Apple has come to realize in recent days that the company has to change its routine and marketing strategy, since Samsung has come to make more money in a quarter than Cupertino. Apple has decided to make some changes to its product cycle by creating two product cycles, one for the Spring (March) and one for the Fall, six months later (September). This, however, is not such an easy solution to the problem. The problem still remains complex, even if Apple does produce two iPhones each year. Why? Because of innovation. Apple’s problem lies in innovation.

Changing the product cycle from one a year to two a year has only exacerbated the problem. Now, instead of having to spend one year to produce one great iPhone, Apple will now have to innovate twice as much as before. If iPhone customers are dissatisfied with their current iPhone 5, what will customers do if twice a year, the iPhone remains the same with small-scale changes?

In addition to Apple’s product cycle, new rumors have circulated that Apple has two more surprises up its sleeve: multiple screen sizes and colors. First, it was said that Apple would have “multiple screen sizes” in its new iPhone; the next rumor modified the original one and said that Apple would introduce two screen sizes for customers in its next-generation iPhone. Rumors regarding 6-8 colors have been consistent, with many affirming (with certainty) that the new iPhone would feature color options of red, blue, yellow, pink, green, and possibly orange (if not inclusive of traditional colors such as black and white).

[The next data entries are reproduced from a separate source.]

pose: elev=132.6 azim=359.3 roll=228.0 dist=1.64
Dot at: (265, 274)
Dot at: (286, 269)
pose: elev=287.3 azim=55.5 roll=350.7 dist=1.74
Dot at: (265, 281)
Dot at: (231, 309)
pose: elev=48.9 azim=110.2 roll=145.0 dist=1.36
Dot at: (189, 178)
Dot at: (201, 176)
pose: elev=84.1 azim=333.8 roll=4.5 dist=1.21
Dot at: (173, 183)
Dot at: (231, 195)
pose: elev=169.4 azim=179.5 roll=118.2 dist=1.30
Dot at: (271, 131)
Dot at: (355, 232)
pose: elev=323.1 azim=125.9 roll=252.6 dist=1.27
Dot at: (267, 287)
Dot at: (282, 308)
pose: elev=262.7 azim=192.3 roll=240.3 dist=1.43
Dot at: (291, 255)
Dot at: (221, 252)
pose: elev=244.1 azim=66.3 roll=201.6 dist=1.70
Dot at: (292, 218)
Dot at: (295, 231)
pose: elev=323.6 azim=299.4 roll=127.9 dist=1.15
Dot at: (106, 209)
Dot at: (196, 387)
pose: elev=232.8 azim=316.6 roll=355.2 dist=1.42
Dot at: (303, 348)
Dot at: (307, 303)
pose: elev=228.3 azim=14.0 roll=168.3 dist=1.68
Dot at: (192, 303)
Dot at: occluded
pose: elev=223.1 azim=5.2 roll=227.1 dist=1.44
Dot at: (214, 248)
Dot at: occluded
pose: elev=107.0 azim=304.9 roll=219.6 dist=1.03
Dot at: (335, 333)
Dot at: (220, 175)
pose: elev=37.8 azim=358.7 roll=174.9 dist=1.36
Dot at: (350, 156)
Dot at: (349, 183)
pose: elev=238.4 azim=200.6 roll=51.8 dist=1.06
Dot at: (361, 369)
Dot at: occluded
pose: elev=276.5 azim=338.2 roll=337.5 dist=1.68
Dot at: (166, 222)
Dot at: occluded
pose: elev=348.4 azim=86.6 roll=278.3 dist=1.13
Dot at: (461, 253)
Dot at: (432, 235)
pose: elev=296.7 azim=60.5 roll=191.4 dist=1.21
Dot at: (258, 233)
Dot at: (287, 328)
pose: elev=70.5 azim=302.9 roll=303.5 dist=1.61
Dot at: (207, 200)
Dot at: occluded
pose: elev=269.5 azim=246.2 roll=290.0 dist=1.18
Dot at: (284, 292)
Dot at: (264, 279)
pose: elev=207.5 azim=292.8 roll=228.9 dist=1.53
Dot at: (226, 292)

I told some current iPhone customers about the new options and they were still unimpressed.

Apple must come to learn that screen sizes, colors, and the weight and processor chips are nice features to improve; however, Apple’s software is the root of Apple’s “unimpressive” iPhone criticism by current customers. Until the company innovates the software that constitutes a large part of user experience, it will continue to make changes in vain.